Ingredients

Serves 40 - 60 dumplings


500g pork mince
2 tbsp coriander, finely chopped (including well cleaned roots)
3cm ginger, grated
2 cloves garlic, very finely chopped
5 mushrooms, finely chopped (I like shitake, but normal buttons work just
as well)
1 tsp sesame oil
2 tsp light soy sauce
2 tsp shao hsing wine (or dry sherry or mirin)
1 tsp oyster sauce
½ tsp white pepper
½ cup water chestnuts, very finely chopped (optional)
40-60 wonton wrappers

Method

Combine all ingredients (except wrappers) and using your hands, mix well. The better you combine at this stage, the better the texture of the dumpling will be.

Separate wonton wrappers and put a tsp of the filling in the middle of each wrapper.  You can make them as small or big as you like.

Brush each side with a little cornflour and water, and fold into a triangle. You can trim the edges with a scone cutter to make them round, or twist them into regular wonton shapes – the choice is yours.

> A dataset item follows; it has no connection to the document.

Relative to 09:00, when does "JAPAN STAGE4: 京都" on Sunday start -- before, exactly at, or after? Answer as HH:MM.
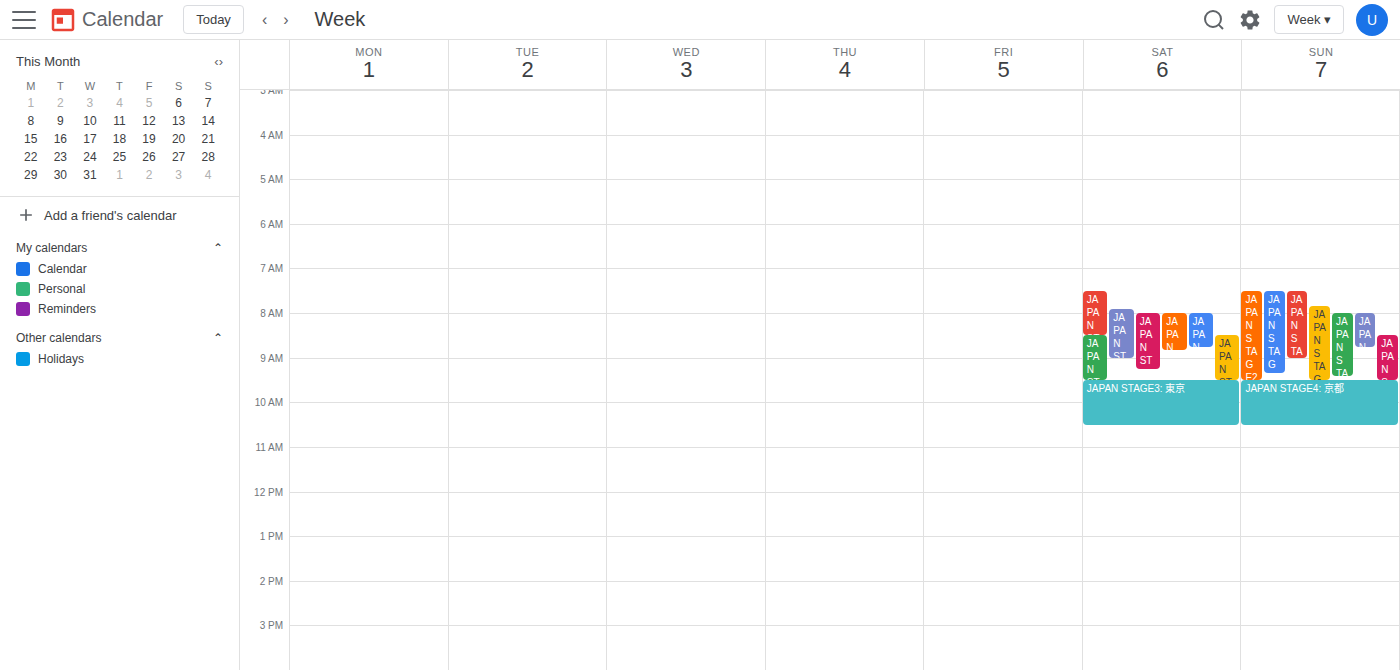
09:30 -- after 09:00, 30 minutes below the 09:00 line.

The wontons can now be frozen or cooked immediately.

If freezing, put them in a single layer on a tray until frozen.  When hard, put them into a freezer bag.  This way you can pull as many or as few as you like from the freezer.

If cooking, line a steamer with non-stick baking paper and space the wontons evenly (without touching).  Place over simmering water for 10-15 minutes.

Alternatively, you can use them in a stock - flavour any basic stock with loads of extra ginger, garlic and coriander.  Simmer for about 20 minutes, then strain.  Add wontons to the simmering stock and cook for 4-6 minutes.

Garnish with coriander, sliced chilli, spring onions and bean shoots.  Add noodles as well for a more substantial meal.

Notes
You could use chicken mince instead of pork, or a mixture of pork, chicken and prawn.  I like to add the water chestnuts as it bulks up the mix, adds flavour and great texture.  You could add more mushrooms to make the mixture  go even further.  I think if you are making them it's just as easy to make lots extra and freeze them.

I like the dumplings steamed, with some rice and bok choy and a drizzle of soy and chilli oil.  It takes as much time as it takes to cook the rice if they are in the freezer and it's a substantial and easy meal.